Easing swells and northerly winds short term; complex outlook long term

Ben Matson picture
Ben Matson (thermalben)

South-east Queensland and Northern NSW Surf Forecast by Ben Matson (issued Wednesday 5th September)

Best Days: Thurs: get in early before the NE wind develops. Sat: small clean beachies with morning NW winds. 

Recap: There’s been no shortage of trade swell over the last few days plus a stack of SE swell across northern NSW from a fetch positioned off New Zealand earlier this week. However, winds have been a problem for exposed locations. That being said, we have seen S’ly periods at times and this has favoured the outer points. Size has been generally in the 3-4ft range with occasional bigger sets at exposed locations in Northern NSW.

Take a close look: there's quite a lot happening in this random still from Currumbin this morning

This week (Sep 6 - 7)

Today’s Forecaster Notes are brought to you by Rip Curl

Make the most of Thursday morning.

We’re now past the peak of both the SE and trade swell events, and early Thursday is the only window of opportunity in the short term where we’ll see light winds. A large high in the Tasman Sea and an approaching trough of low pressure from the south will strengthen NE winds through Thursday afternoon, tending straight northerly into Friday and gaining an appreciable amount of strength - enough to bump up all but the most protected northern corners to finish the week.

Thursday should still see 2-3ft surf at most open beaches (from both sources). Although the trade swell will ease steadily into the afternoon and Friday, we’ll see a reinforcing SE swell building across Northern NSW during the day, generated by a small but punchy fetch exiting western Cook Strait today (between New Zealand’s South and North Islands). 

This should rebuild wave heights back up into the 2-3ft+ range by the afternoon, though set waves will be very inconsistent and you’ll have to find a sheltered corner for the cleanest conditions. There’s an outside chance for a period of early N/NW winds in some regions on Friday morning but I wouldn’t hold your breath. 

Friday's new SE swell will lose some size as it bends into SE Qld, though it’s a moot point anyway with the northerlies. 

This weekend (Sep 8 - 9)

Looks like a tricky weekend ahead.

The trough approaching from the south is expected to stall off the Mid North Coast into Saturday, and there’s been a few curveball upgrades in the latest model runs - which, if the trend continues - will end up delivering a punchy round of local swell and problematic winds for the first half of the weekend somewhere across the NSW coast (most likely Sydney region thru’ Mid North Coast). 

As such, we can only paint broad brush stroked for now, as local winds will dictate your surf prospects quite a bit. In any case there’ll be some underlying E/SE groundswell both days throughout Northern NSW (same source as per Friday evening; exiting western Cook Strait) with occasional sets around 2-3ft+. 

At this stage, the most likely wind outcome (given the divergent model guidance) will be freshening NW winds across all coasts Saturday, tending S’ly at some point through Saturday afternoon (Mid North Coast) and Sunday (elsewhere).

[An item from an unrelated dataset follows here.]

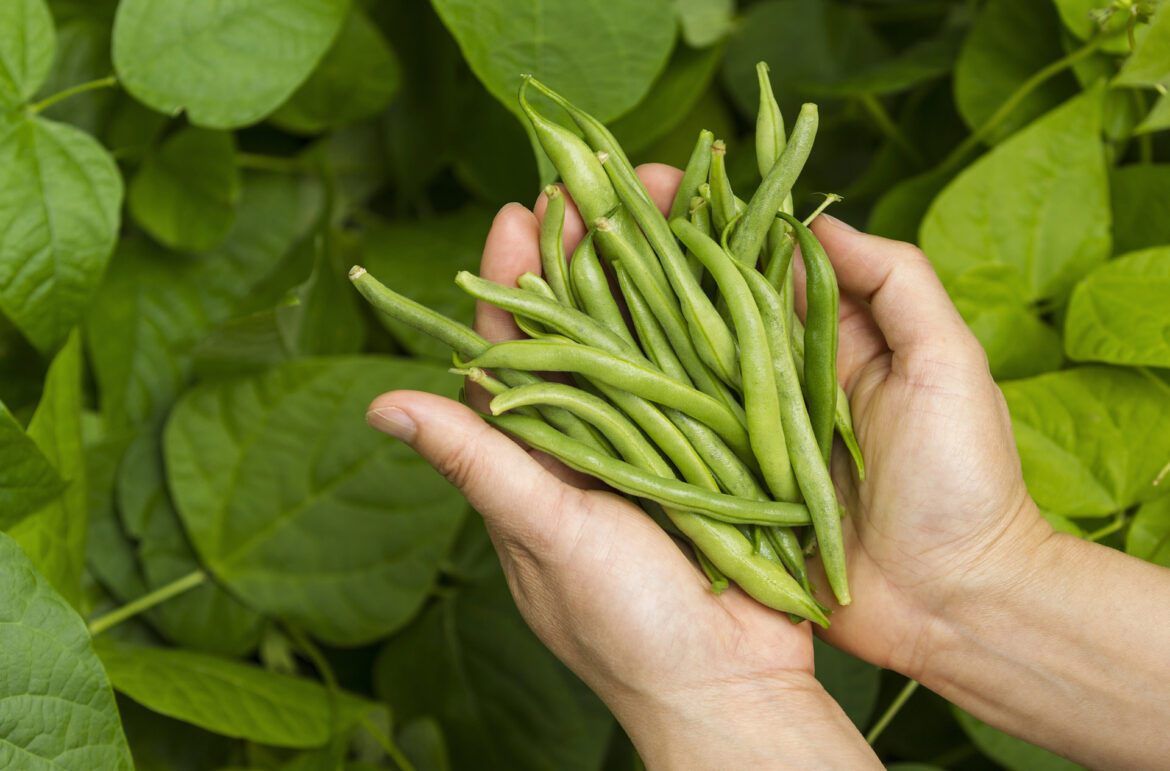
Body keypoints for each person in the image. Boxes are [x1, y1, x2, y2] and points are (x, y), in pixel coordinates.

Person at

The big unknown right now is whether this evolving trough for Saturday will develop into a more significant swell generating system (I’m banking it will) for Sunday. The image below shows GFS which is currently progging a rather mild event, and I expect this to be upgraded/intensified over the coming days as we draw closer to the weekend.

As a side note, I'm also expecting the weekend to show the early signs of some small distant trade swell from an enormous high pressure system way out SE of Tahiti - the fetch is really broad and long but ultimately not strong enough to generate a noteworthy swell event. It should however maintain a lengthy period of small underlying east swell for exposed beaches from about this weekend onwards into the first half of next week. 

Next week (Sep 10 onwards)

A series of modest fronts pushing into the lower Tasman Sea on Sunday should generate some small south swell for early next week. A series of much more aggressive fronts and lows in the Southern Ocean are then expected to generate larger southerly swells for the NSW coast through the latter part of next week and the following weekend.

More on this in Friday’s update. 

Comments

redmondo's picture
redmondo's picture
redmondo Friday, 7 Sep 2018 at 10:55am

There were some sick suck ups to tuck into this morning breaking off a rip bank.

thermalben's picture
thermalben's picture
thermalben Friday, 7 Sep 2018 at 11:40am

Which coast mate?

redmondo's picture
redmondo's picture
redmondo Friday, 7 Sep 2018 at 4:27pm

Sunshine beach and it was not that sick I just like the word. I did kinda sense a long distance east swell in the mix.